Mitten im Landkreis California Dreamin'

"Hightech dahoam" hat bis vor kurzem ein Plakat für ein Schwabhausener Unternehmen geworben.

(Foto: V. Grossmann)

Von Moorlagune bis High-Tech-Standort hat der Landkreis viel zu bieten

Kolumne Von Gregor Schiegl

Vor einigen Jahren wurde ein gewisser Marken-Kinderwagen von der Lifestyle-Abteilung der Welt als "Mercedes unter den Kinderwagen" gepriesen. Eine Modell, mit dem sich angeblich besonders flott joggen lässt, kürte die Männerzeitschrift fit4fun zum "Ferrari unter den Kinderwagen". Man sieht: Das Medienwesen ist ein Eldorado dämlicher Namensmetaphern, ein Mekka des Edel-Labelings. Neu ist das nicht: München trägt schon seit den Tagen des klassizistischen Baubooms den Namen Isar-Athen, das war damals noch irgendwie originell, heute ist es eine Pest. In einem Fachbuch zur Metaphernforschung heißt es, dass es alleine 1268 Venedigs auf der Welt gebe. "Experten schätzen die Dunkelziffer sogar dreimal höher."

Auch Karlsfeld kann man mit Fug und Recht als das Venedig von Dachau bezeichnen. Dort läuft den Leuten öfter Wasser in den Keller, es gibt Wasserwirtschaftsleute, die glauben, der Ort könnte in einer Moorlagune untergehen. Im Gegensatz zu Giethoorn, dem "Venedig von Holland", gibt es in Karlsfeld wenigstens Italiener, auch wenn die überwiegende Zahl aus Süditalien stammt. Wer es noch nicht wusste, konnte kürzlich am Dachauer S-Bahnhof das Werbeplakat einer IT-Firma bestaunen, das den Eindruck erweckte, nach der Ortsausfahrt des Silikon-Valley gelange man direkt in einem neuen, noch viel hipperen und moderneren Hightech-Hotspot namens Schwabhausen. Die Message der Werbung ist klar: In Schwabhausen arbeitet man an der Welt von morgen, Schwabhausen ist das Silicon Valley des Landkreises!

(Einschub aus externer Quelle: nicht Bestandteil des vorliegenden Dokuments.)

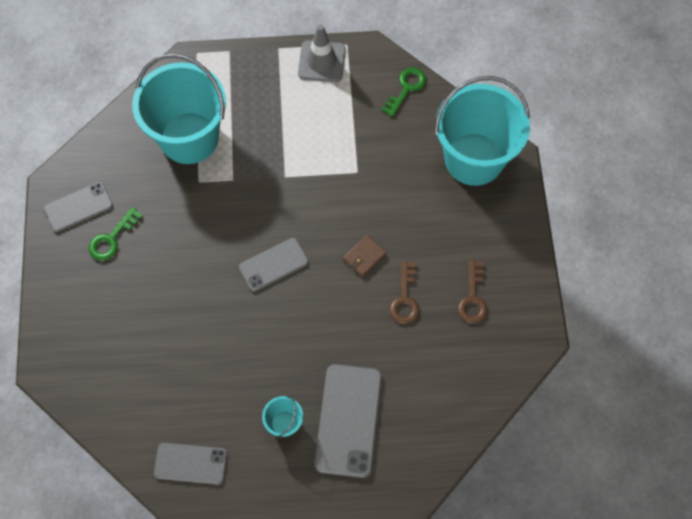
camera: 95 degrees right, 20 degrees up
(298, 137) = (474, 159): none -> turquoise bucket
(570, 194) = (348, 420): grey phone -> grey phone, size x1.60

Ganz falsch ist das nicht, das Silicon Valley leidet infolge des Zuzugs von Fachkräften ebenso unter explodierenden Immobilienpreisen wie das kleine, ländlich geprägte Schwabhausen, und im Isar-Athen, von Münchnern auch "München" genannt, sind die Luftwerte ähnlich miserabel wie im Athen von Griechenland. Ernst nehmen kann man solche Namensmetaphern nie. Stets sind sie Ausweis blanken Wunschdenkens und provinzieller Minderwertigkeitskomplexe. Niemand würde den Petersdom als das Sankt Jakob des Vatikans bezeichnen, niemand die mongolische Steppe als das Hilgertshausen Asiens. Wenn Sie anderes gehört haben, schreiben Sie gerne eine Mail an den Autor: den Paul Auster der New York Times von Dachau.